HCMC struggles to attract foreign investors for key projects

By Dat Nguyen   January 15, 2021 | 07:45 am GMT+7
HCMC struggles to attract foreign investors for key projects
A train of the Ben Thanh Suoi Tien Metro Section in Ho Chi Minh City. Photo by VnExpress/Quynh Tran.
HCMC says it has been struggling for years to attract foreign investment for key infrastructure projects, with legal challenges and risks discouraging investors.

Of 11 key infrastructure projects that the city had sought to find foreign investors for by the end of last year, 10 received no mention of interest, according to a recent report the city has submitted to the Ministry of Planning and Investment.

Most of the 11 are public transport infrastructure projects that seek to reduce chronic traffic congestion in the city of 13 million people. They include three elevated roads, two monorails, an electric bus route and a metro route.

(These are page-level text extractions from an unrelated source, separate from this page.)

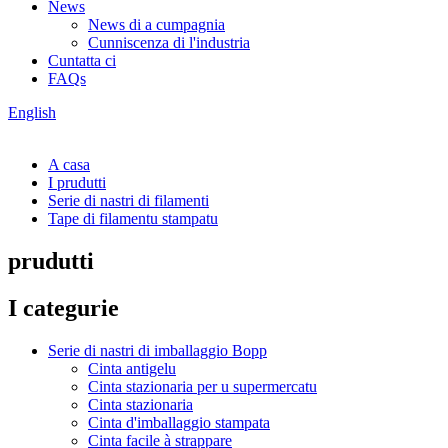
News
News di a cumpagnia
Cunniscenza di l'industria
Cuntatta ci
FAQs
English
A casa
I prudutti
Serie di nastri di filamenti
Tape di filamentu stampatu
prudutti
I categurie
Serie di nastri di imballaggio Bopp
Cinta antigelu
Cinta stazionaria per u supermercatu
Cinta stazionaria
Cinta d'imballaggio stampata
Cinta facile à strappare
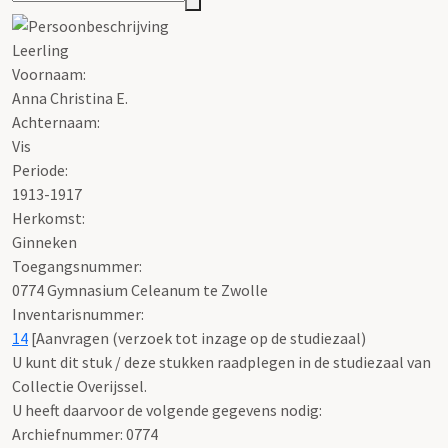
Leerling
Voornaam:
Anna Christina E.
Achternaam:
Vis
Periode:
1913-1917
Herkomst:
Ginneken
Toegangsnummer
:
0774 Gymnasium Celeanum te Zwolle
Inventarisnummer
:
14
[
Aanvragen (verzoek tot inzage op de studiezaal)
U kunt dit stuk / deze stukken raadplegen in de studiezaal van
Collectie Overijssel.
U heeft daarvoor de volgende gegevens nodig:
Archiefnummer: 0774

The only project that found a foreign investor was the $3.5 billion Vietnam International University Town which was approved for development by Malaysian real estate company Berjaya Land Bhd in 2008. However, after 10 years of delays, the company sold the project to local real estate firm Vinhomes in 2018.

The report quoted by local media mentions several difficulties in finding the right investors with deep pockets and capability, considering that the projects have big price tags and require high expertise.

Discrepancies in different sets of laws concerning public-private partnership investment and tightened requirements for accessing Official Development Assistance loans make the task more challenging, the report says.

Duong Nhu Hung, a lecturer at the School of Industrial Management at the Ho Chi Minh City University of Technology, said the risks involved is the main reason for investors’ reluctance.

Difficulty in land clearance and acquisition, as has been seen often in infrastructure development across Vietnam, is among the biggest risks, with most developers facing roadblocks in this step, which could eventually result in losses, Hung told local media.

The lack of a financial risk sharing system poses another challenge as investors are not guaranteed if the project runs into difficulties, he said.

Vietnam’s new Public-Private Partnership Law has taken effect this year, but specific guidance on its implementation and the adverse reputation of past projects are making foreign investors reluctant, experts have said.

Another challenge is that HCMC is unable to acquire more loans from the Official Development Assistance funds and international organizations like the Japan International Cooperation Agency (JICA) and the World Bank due to high public debt.

The city has listed seven projects that it is still seeking foreign capital for, four metro lines and three major complexes.